The sigh she let out upon realizing he wasn’t still on the couch this morning was the same that passed through my system, I just didn’t let it out.
Because boundaries are easily destroyed by swoony men with a face carved by God and muscles like his.
I need the boundaries and zero reasons to stay. I promised myself I wouldn’t let anyone be responsible for me but me.
Gabriel parks near a low building I assume is the stable office, close to the barn, the stables, and just beyond them, a stretch of green paddocks and what looks like a racetrack. Xander told me G’s brother, Santi, has become a world-class breeder. Good for him making use of his talent with horses.

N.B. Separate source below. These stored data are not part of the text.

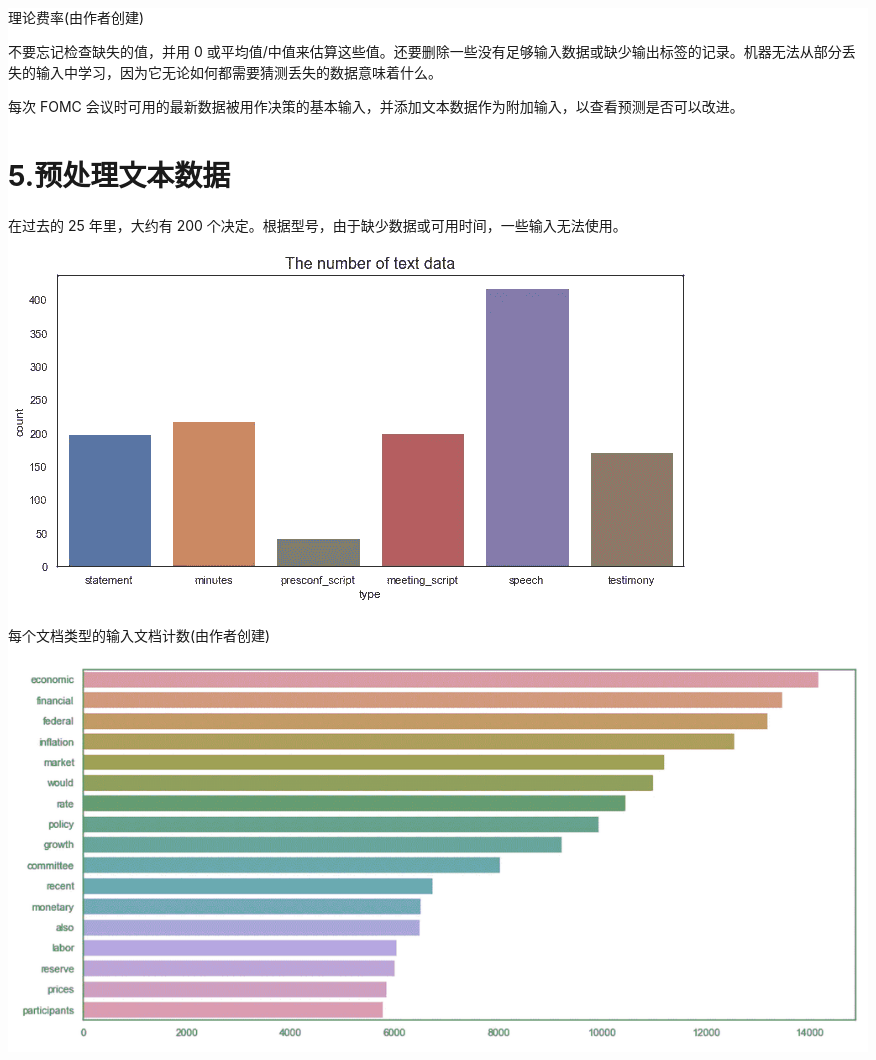 
理论费率(由作者创建)

不要忘记检查缺失的值，并用 0 或平均值/中值来估算这些值。还要删除一些没有足够输入数据或缺少输出标签的记录。机器无法从部分丢失的输入中学习，因为它无论如何都需要猜测丢失的数据意味着什么。

每次 FOMC 会议时可用的最新数据被用作决策的基本输入，并添加文本数据作为附加输入，以查看预测是否可以改进。

# 5.预处理文本数据

在过去的 25 年里，大约有 200 个决定。根据型号，由于缺少数据或可用时间，一些输入无法使用。

![](img/98905964af102efb8f7da5b58a83bc07.png)

每个文档类型的输入文档计数(由作者创建)

![](img/898eca0880344aee4ac320cb5fdaeeba.png)
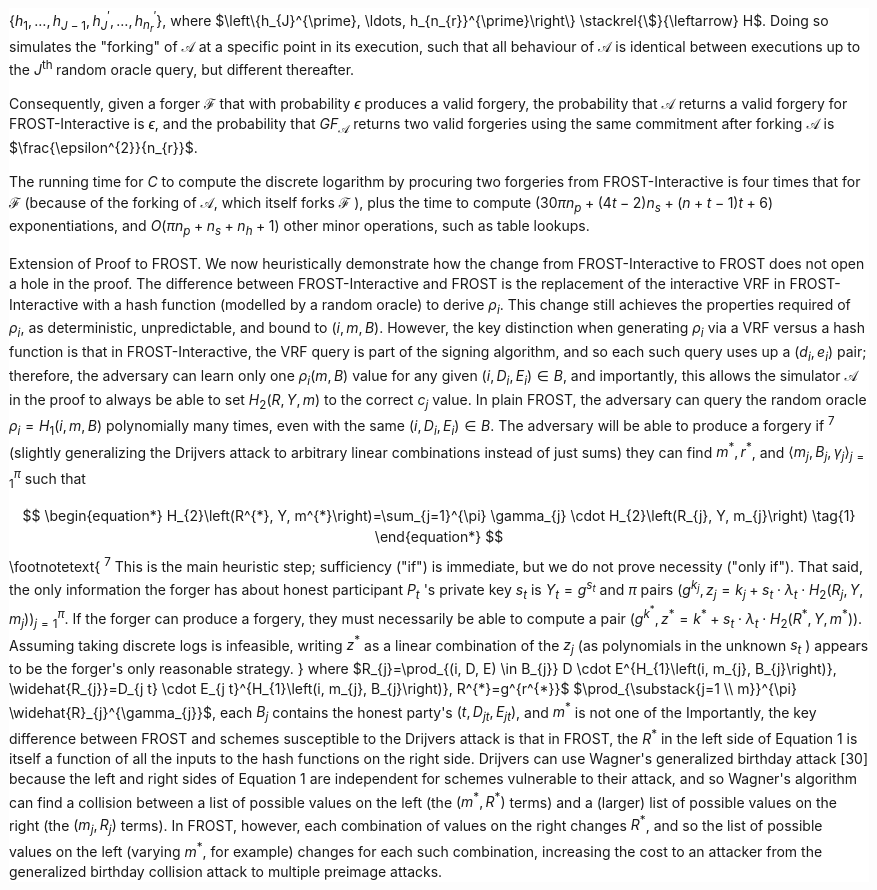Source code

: $\left\{h_{1}, \ldots, h_{J-1}, h_{J}^{\prime}, \ldots, h_{n_{r}}^{\prime}\right\}$, where $\left\{h_{J}^{\prime}, \ldots, h_{n_{r}}^{\prime}\right\} \stackrel{\$}{\leftarrow} H$. Doing so simulates the "forking" of $\mathcal{A}$ at a specific point in its execution, such that all behaviour of $\mathcal{A}$ is identical between executions up to the $J^{\text {th }}$ random oracle query, but different thereafter.

Consequently, given a forger $\mathcal{F}$ that with probability $\epsilon$ produces a valid forgery, the probability that $\mathcal{A}$ returns a valid forgery for FROST-Interactive is $\epsilon$, and the probability that $G F_{\mathcal{A}}$ returns two valid forgeries using the same commitment after forking $\mathcal{A}$ is $\frac{\epsilon^{2}}{n_{r}}$.

The running time for $C$ to compute the discrete logarithm by procuring two forgeries from FROST-Interactive is four times that for $\mathcal{F}$ (because of the forking of $\mathcal{A}$, which itself forks $\mathcal{F}$ ), plus the time to compute $\left(30 \pi n_{p}+(4 t-2) n_{s}+(n+t-1) t+6\right)$ exponentiations, and $O\left(\pi n_{p}+n_{s}+n_{h}+1\right)$ other minor operations, such as table lookups.

Extension of Proof to FROST. We now heuristically demonstrate how the change from FROST-Interactive to FROST does not open a hole in the proof. The difference between FROST-Interactive and FROST is the replacement of the interactive VRF in FROST-Interactive with a hash function (modelled by a random oracle) to derive $\rho_{i}$. This change still achieves the properties required of $\rho_{i}$, as deterministic, unpredictable, and bound to $(i, m, B)$. However, the key distinction when generating $\rho_{i}$ via a VRF versus a hash function is that in FROST-Interactive, the VRF query is part of the signing algorithm, and so each such query uses up a $\left(d_{i}, e_{i}\right)$ pair; therefore, the adversary can learn only one $\rho_{i}(m, B)$ value for any given $\left(i, D_{i}, E_{i}\right) \in B$, and importantly, this allows the simulator $\mathcal{A}$ in the proof to always be able to set $H_{2}(R, Y, m)$ to the correct $c_{j}$ value. In plain FROST, the adversary can query the random oracle $\rho_{i}=H_{1}(i, m, B)$ polynomially many times, even with the same $\left(i, D_{i}, E_{i}\right) \in B$. The adversary will be able to produce a forgery if ${ }^{7}$ (slightly generalizing the Drijvers attack to arbitrary linear combinations instead of just sums) they can find $m^{*}, r^{*}$, and $\left\langle m_{j}, B_{j}, \gamma_{j}\right\rangle_{j=1}^{\pi}$ such that

$$
\begin{equation*}
H_{2}\left(R^{*}, Y, m^{*}\right)=\sum_{j=1}^{\pi} \gamma_{j} \cdot H_{2}\left(R_{j}, Y, m_{j}\right) \tag{1}
\end{equation*}
$$
\footnotetext{
${ }^{7}$ This is the main heuristic step; sufficiency ("if") is immediate, but we do not prove necessity ("only if"). That said, the only information the forger has about honest participant $P_{t}$ 's private key $s_{t}$ is $Y_{t}=g^{s_{t}}$ and $\pi$ pairs $\left(g^{k_{j}}, z_{j}=k_{j}+s_{t} \cdot \lambda_{t} \cdot H_{2}\left(R_{j}, Y, m_{j}\right)\right)_{j=1}^{\pi}$. If the forger can produce a forgery, they must necessarily be able to compute a pair $\left(g^{k^{*}}, z^{*}=k^{*}+s_{t} \cdot \lambda_{t} \cdot H_{2}\left(R^{*}, Y, m^{*}\right)\right)$. Assuming taking discrete logs is infeasible, writing $z^{*}$ as a linear combination of the $z_{j}$ (as polynomials in the unknown $s_{t}$ ) appears to be the forger's only reasonable strategy.
}
where $R_{j}=\prod_{(i, D, E) \in B_{j}} D \cdot E^{H_{1}\left(i, m_{j}, B_{j}\right)}, \widehat{R_{j}}=D_{j t} \cdot E_{j t}^{H_{1}\left(i, m_{j}, B_{j}\right)}, R^{*}=g^{r^{*}}$ $\prod_{\substack{j=1 \\ m}}^{\pi} \widehat{R}_{j}^{\gamma_{j}}$, each $B_{j}$ contains the honest party's $\left(t, D_{j t}, E_{j t}\right)$, and $m^{*}$ is not one of the Importantly, the key difference between FROST and schemes susceptible to the Drijvers attack is that in FROST, the $R^{*}$ in the left side of Equation 1 is itself a function of all the inputs to the hash functions on the right side. Drijvers can use Wagner's generalized birthday attack [30] because the left and right sides of Equation 1 are independent for schemes vulnerable to their attack, and so Wagner's algorithm can find a collision between a list of possible values on the left (the $\left(m^{*}, R^{*}\right)$ terms) and a (larger) list of possible values on the right (the $\left(m_{j}, R_{j}\right)$ terms). In FROST, however, each combination of values on the right changes $R^{*}$, and so the list of possible values on the left (varying $m^{*}$, for example) changes for each such combination, increasing the cost to an attacker from the generalized birthday collision attack to multiple preimage attacks.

I always thought that guy might die in the dirt at a rodeo with a ring of women around him crying streams of black mascara tears.
Before I can fully take in the expanse of barn roofs and split-rail fences, Freya’s already out of the truck and heading over to admire one of the thoroughbreds being trailed through the areaby a beautiful stable hand with long, dark hair and blue eyes, not much older than us.
She’s not like the cowboys back home. She’s stunning in that glossy, catalog way, and her dusty jeans cling to her hourglass curves like they were painted on. I glance at Gabriel, expecting him to be ogling the new scenery.
But his aviators are trained on me.
Heat flickers under my skin, unwelcome and far too familiar.
Freya approaches the woman and lifts her hand toward its muzzle. “May I? It won’t bite, will it?”